Jeb Hensarling, the recently appointed chairman to the House Financial Services Committee, has been critical of the CFPB’s ability-to-repay and qualified mortgage rule released last week.
“These types of ‘one-size fits all’ solutions always—always—are fraught with unintended consequences,” Hensarling said. “After all, government regulations and policies that strong-armed, incented and cajoled financial institutions into loaning money to people to buy homes they couldn’t afford are a major reason why we had the financial crisis to begin with. Ironically, now we have government regulations attempting to tell financial institutions not to do what the government was telling them to do before.”
Regulation Z of the Truth in Lending Act prohibits a lender from issuing a higher-priced mortgage loan without examining the potential borrower’s ability to repay the loan. The CFPB’s final rule implements provisions from the Dodd-Frank Act that require creditors to make “a reasonable, good faith” determination of a borrower’s ability to repay their financial obligations.
“We have already started to see a consolidation in this market as participants, including banks and other mortgage loan originators, pull back from offering their products and services,” Hensarling said. “As the Financial Services Committee examines this and other mortgage rules, we will look to see how they will impact a community financial institution’s ability to compete and offer sustainable, affordable mortgages, or whether they will cause a further consolidation toward our nation’s perceived ‘too big to fail’ banks. We will also examine the extent to which these rules impact a qualified consumer’s ability to access credit, particularly for consumers in small and rural markets.”
Additionally, Hensarling was critical of the CFPB and its “unchecked” powers granted by Dodd-Frank.

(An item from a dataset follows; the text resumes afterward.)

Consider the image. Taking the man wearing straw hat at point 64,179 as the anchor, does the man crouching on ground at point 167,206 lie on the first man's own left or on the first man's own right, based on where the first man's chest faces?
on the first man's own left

“The CFPB has been given a job that is both impossible and dangerous,” Hensarling said. “Impossible because the CFPB is a big government bureaucracy in Washington attempting to determine which mortgages are appropriate for 100 million Americans, each of whom have their own personal circumstances that the CFPB knows nothing about. Dangerous because the CFPB has been given vast, unprecedented and unchecked power, all delegated to a single director whose alleged recess appointment by the President is legally questionable. Rather than bringing greater certainty to the marketplace, every decision made by the CFPB will therefore be under a cloud. All could be overturned because the CFPB director’s appointment is possibly unconstitutional, unlawful or both.”